### Your objective
Go through the data below and gather each line containing "from".

### Records for this task
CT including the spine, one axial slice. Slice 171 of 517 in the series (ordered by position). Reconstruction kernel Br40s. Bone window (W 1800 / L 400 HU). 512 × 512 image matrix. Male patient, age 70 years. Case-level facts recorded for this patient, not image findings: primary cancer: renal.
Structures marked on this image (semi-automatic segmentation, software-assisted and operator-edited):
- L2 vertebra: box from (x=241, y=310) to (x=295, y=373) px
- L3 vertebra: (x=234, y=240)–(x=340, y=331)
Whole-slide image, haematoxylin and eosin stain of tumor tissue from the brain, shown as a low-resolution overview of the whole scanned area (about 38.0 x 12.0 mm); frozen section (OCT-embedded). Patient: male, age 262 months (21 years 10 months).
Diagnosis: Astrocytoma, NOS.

### Exercise result
- L2 vertebra: box from (x=241, y=310) to (x=295, y=373) px
Whole-slide image, haematoxylin and eosin stain of tumor tissue from the brain, shown as a low-resolution overview of the whole scanned area (about 38.0 x 12.0 mm); frozen section (OCT-embedded). Patient: male, age 262 months (21 years 10 months).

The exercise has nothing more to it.